▶ Instructions for the task
Only the lines from the line holding "[2, 344, 281, 542] [498, 328, 526, 352]" through the final line of the entries below are to be returned, exactly as they stand.

▶ Extracted data
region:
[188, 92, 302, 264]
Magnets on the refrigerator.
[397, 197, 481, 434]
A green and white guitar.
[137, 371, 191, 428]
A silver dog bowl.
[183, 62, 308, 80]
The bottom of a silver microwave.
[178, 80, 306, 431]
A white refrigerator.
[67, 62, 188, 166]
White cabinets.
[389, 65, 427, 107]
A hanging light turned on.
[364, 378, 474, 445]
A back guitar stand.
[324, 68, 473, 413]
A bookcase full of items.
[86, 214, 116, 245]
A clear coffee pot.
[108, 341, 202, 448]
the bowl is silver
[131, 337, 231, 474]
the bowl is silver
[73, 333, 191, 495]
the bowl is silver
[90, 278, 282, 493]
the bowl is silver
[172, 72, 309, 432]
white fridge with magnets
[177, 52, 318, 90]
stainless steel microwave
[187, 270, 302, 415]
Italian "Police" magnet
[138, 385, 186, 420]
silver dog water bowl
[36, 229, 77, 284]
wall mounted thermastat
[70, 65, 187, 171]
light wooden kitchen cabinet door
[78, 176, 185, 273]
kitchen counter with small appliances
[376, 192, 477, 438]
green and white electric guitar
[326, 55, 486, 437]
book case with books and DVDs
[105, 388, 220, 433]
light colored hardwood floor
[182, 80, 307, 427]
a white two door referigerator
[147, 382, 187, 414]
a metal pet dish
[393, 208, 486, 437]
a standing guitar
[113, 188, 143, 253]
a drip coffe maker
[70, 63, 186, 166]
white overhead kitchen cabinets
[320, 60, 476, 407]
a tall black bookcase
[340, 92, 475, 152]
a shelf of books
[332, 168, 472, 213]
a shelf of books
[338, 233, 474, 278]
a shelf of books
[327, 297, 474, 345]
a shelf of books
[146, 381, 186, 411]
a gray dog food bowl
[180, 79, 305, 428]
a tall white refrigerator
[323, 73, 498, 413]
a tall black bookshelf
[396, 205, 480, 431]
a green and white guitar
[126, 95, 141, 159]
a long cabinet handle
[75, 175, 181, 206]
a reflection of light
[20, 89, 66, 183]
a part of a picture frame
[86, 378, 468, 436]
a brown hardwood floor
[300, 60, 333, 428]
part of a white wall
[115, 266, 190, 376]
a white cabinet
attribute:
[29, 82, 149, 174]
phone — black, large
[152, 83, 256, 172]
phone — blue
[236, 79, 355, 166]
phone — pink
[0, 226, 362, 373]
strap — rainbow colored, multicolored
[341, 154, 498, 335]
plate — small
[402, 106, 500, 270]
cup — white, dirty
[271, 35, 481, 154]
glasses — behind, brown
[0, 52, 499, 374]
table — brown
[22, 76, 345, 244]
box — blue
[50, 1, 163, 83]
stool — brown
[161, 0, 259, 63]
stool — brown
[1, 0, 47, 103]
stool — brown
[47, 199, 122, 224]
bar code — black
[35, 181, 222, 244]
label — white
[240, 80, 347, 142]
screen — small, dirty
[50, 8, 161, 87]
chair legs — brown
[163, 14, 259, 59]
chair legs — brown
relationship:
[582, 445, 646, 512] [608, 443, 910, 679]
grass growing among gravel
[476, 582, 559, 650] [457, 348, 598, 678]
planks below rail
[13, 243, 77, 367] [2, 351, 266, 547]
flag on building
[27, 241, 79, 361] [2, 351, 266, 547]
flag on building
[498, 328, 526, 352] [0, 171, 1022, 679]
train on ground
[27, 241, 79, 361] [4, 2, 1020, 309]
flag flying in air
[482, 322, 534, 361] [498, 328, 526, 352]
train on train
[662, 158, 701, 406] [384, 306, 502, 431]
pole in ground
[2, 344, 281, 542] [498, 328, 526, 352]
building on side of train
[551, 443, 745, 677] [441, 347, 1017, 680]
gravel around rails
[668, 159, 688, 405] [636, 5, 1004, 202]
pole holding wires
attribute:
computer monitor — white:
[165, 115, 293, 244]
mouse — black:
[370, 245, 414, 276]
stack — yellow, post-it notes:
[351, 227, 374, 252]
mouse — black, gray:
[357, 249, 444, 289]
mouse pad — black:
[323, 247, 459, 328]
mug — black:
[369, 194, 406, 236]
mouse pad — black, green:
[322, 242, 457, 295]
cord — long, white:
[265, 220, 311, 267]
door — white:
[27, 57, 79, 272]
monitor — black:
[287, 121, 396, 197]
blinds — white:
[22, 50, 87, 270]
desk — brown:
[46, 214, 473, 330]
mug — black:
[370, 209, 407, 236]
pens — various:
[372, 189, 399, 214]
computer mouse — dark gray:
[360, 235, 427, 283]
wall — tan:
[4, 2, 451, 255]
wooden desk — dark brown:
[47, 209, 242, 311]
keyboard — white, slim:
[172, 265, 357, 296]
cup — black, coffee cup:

▶ Solution to the exercise
[2, 344, 281, 542] [498, 328, 526, 352]
building on side of train
[551, 443, 745, 677] [441, 347, 1017, 680]
gravel around rails
[668, 159, 688, 405] [636, 5, 1004, 202]
pole holding wires
attribute:
computer monitor — white:
[165, 115, 293, 244]
mouse — black:
[370, 245, 414, 276]
stack — yellow, post-it notes:
[351, 227, 374, 252]
mouse — black, gray:
[357, 249, 444, 289]
mouse pad — black:
[323, 247, 459, 328]
mug — black:
[369, 194, 406, 236]
mouse pad — black, green:
[322, 242, 457, 295]
cord — long, white:
[265, 220, 311, 267]
door — white:
[27, 57, 79, 272]
monitor — black:
[287, 121, 396, 197]
blinds — white:
[22, 50, 87, 270]
desk — brown:
[46, 214, 473, 330]
mug — black:
[370, 209, 407, 236]
pens — various:
[372, 189, 399, 214]
computer mouse — dark gray:
[360, 235, 427, 283]
wall — tan:
[4, 2, 451, 255]
wooden desk — dark brown:
[47, 209, 242, 311]
keyboard — white, slim:
[172, 265, 357, 296]
cup — black, coffee cup:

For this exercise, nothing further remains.